Demand charges are also composed of multiple parts. Utilities are allowed to recover costs for maintaining and improving the transmission and distribution lines. This part of the rate can increase when near-term demand is predicted to increase beyond the capability of the system and a utility is approved to build new infrastructure, or if aging infrastructure needs to be repaired. Load serving entities (i.e. utilities) must also ensure that there will be enough generators to cover the peak demand, so they must pay generators a retainer to keep them waiting in the wings, called a capacity payment. Yet another part comes from congestion costs, which result from dispatching more expensive generation plants that are near the demand instead of cheaper ones somewhere else because the transmission or distribution system is at or above its capacity. All of these charges are spread across all of the users of the system.

Energy efficiency and, even more importantly, demand management by end use customers reduces both the costs to the individual facilities and the system as a whole. For example, in PG&E territory 10% of the capacity of the entire system is only used for 0.6% of the hours per year (2006 Data, see figure below). Those 0.6% of the hours also represent more than 10% of the costs because the plants deployed last are also the most expensive to run. Reducing use during just those 50 hours would reduce average customer costs substantially. Conservation and demand management now can delay or negate the need for costly infrastructure upgrades to meet growing peak demand that end-use customers would be on the hook for paying for years to come.

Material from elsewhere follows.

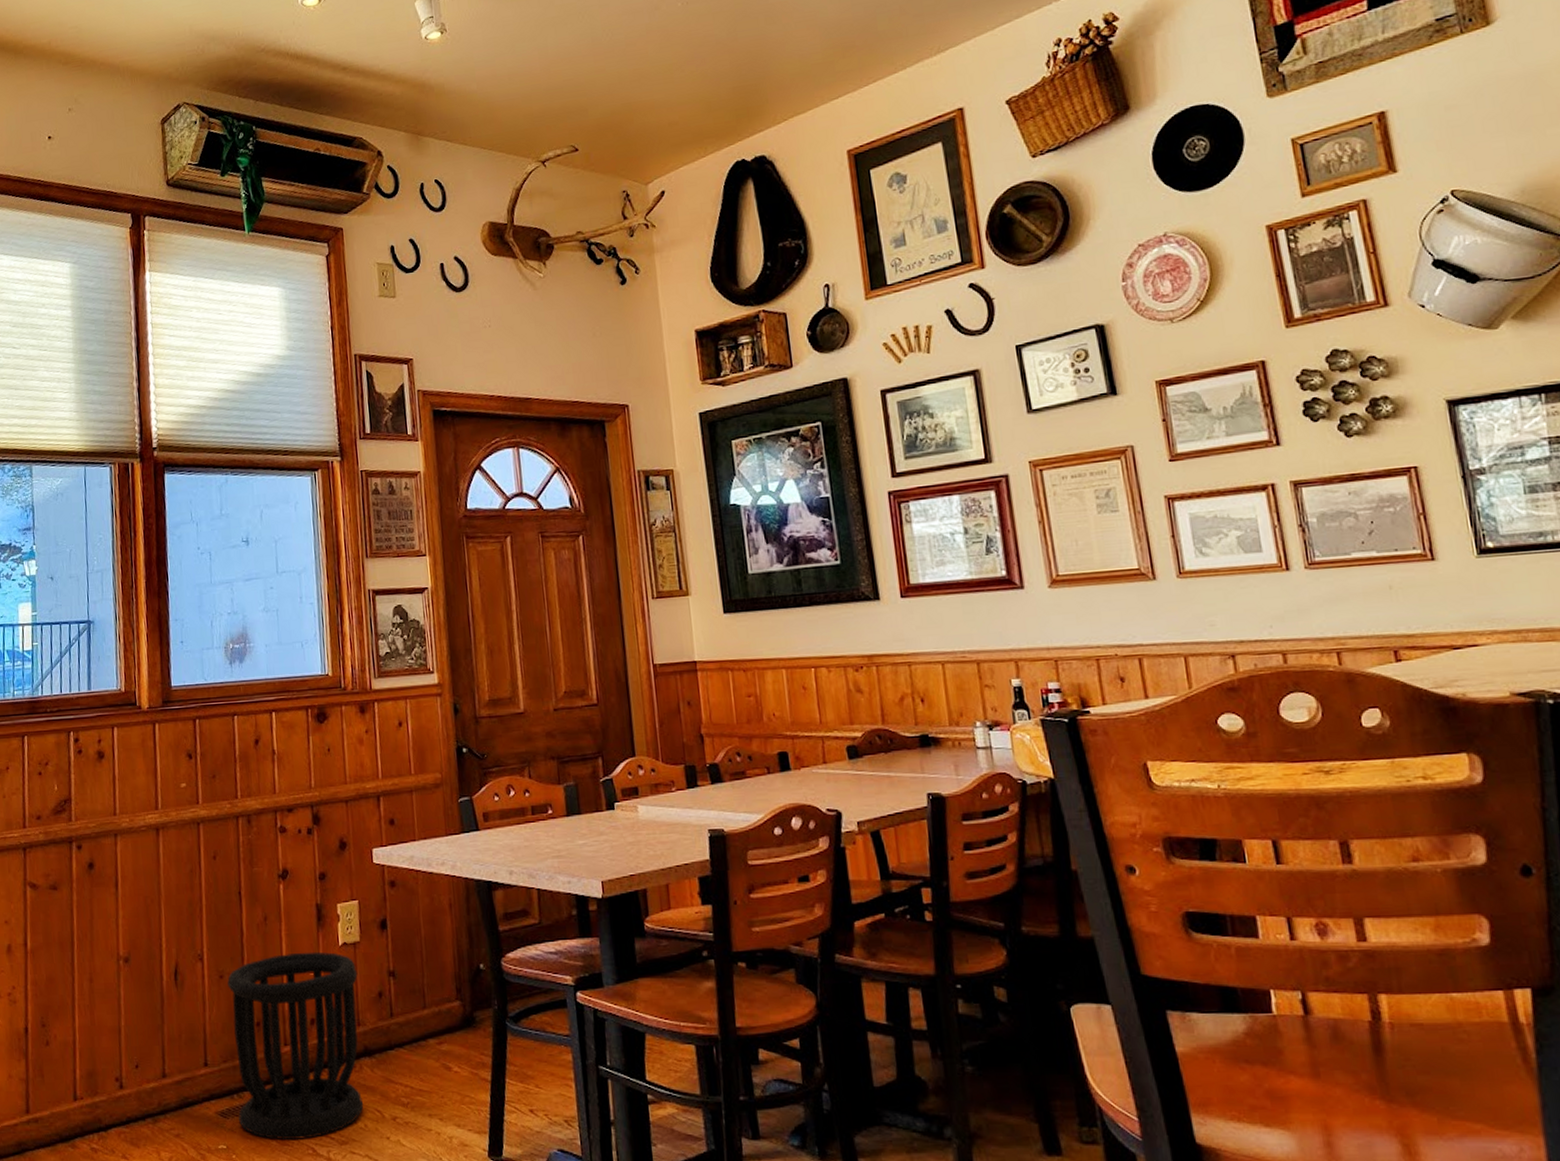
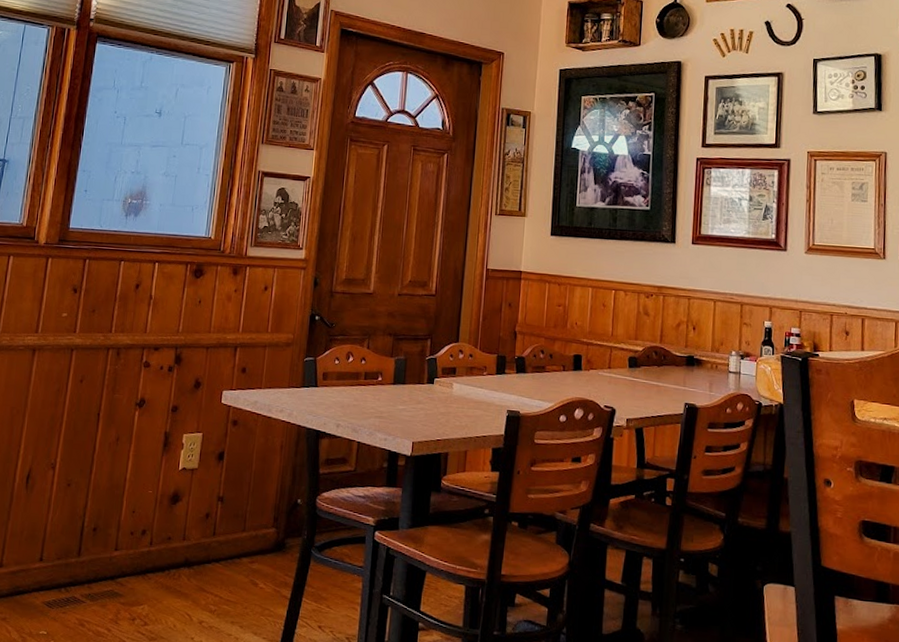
wastebasket: present [227,951,364,1141] -> none [62,471,191,633]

Source: PG&E presentation at Sacramento State: http://www.ecs.csus.edu/CASmartGrid/lectures/100630_sacstate_lecture_final.pdf?PHPSESSID=4f997875242dc30b275b33728ca04627
Unfortunately, many customers have (or believe they have) a constant rate. If a customer has a constant rate, they may be charged the same amount for each kWh no matter when they use their energy – this results in market signal failures because the cost of supply is not effectively signaled to end users. Thankfully, there are other rate structures, such as time-of-use (fixed prices that vary over the time of day) or real-time rates that expose the end user to some or all of the price volatility. These variable rates send an economic signal that the facility should use less energy when it is most in demand. Properly responding to price signals not only saves the individual customer money, it also reduces the costs for the whole system as described (See the smartgrid article for more discussion of how real-time rates can be used to reduce system costs). And this is why rate structures are so important.

6 Responses to ∫ Economics of Electric Rates

  1. [...] And thus far we’ve left out the financial component as well. Which is very exciting for electric car enthusiasts: • If gasoline costs $3.50/gallon, then a 30 mpg gallon gasoline powered car pays 11.7 cents per mile, and a 20 mpg gas car pay 17.5 cents per mile. • If electricity costs $0.10/kWh, which is the national average and closer to what electricity costs at night even in expensive areas, and a car goes 2.91 miles per kWh, then it costs 3.4 cents per mile to drive an electric car. Less than a third the price of driving a gasoline car. • Plus, while gasoline prices are extremely volatile, nighttime electricity costs should remain relatively low and flat. It is daytime and peak energy costs that are the real driver of electricity price hikes. [...]

  2. A load duration curve, as covered here in the blog, really highlights the importance of reducing the peak operating hours and power demand through a mechanism like efficiency or DR.

    I think it is often interesting to view this through the utility’s perspective. First, by reducing the peaker unit consumption, we are addressing the emissions and energy consumption associated with these less efficient prime movers when in use. Second, by reducing the peak operating hours, the utility has the ability to reduce the number of peaker units on standby/idle.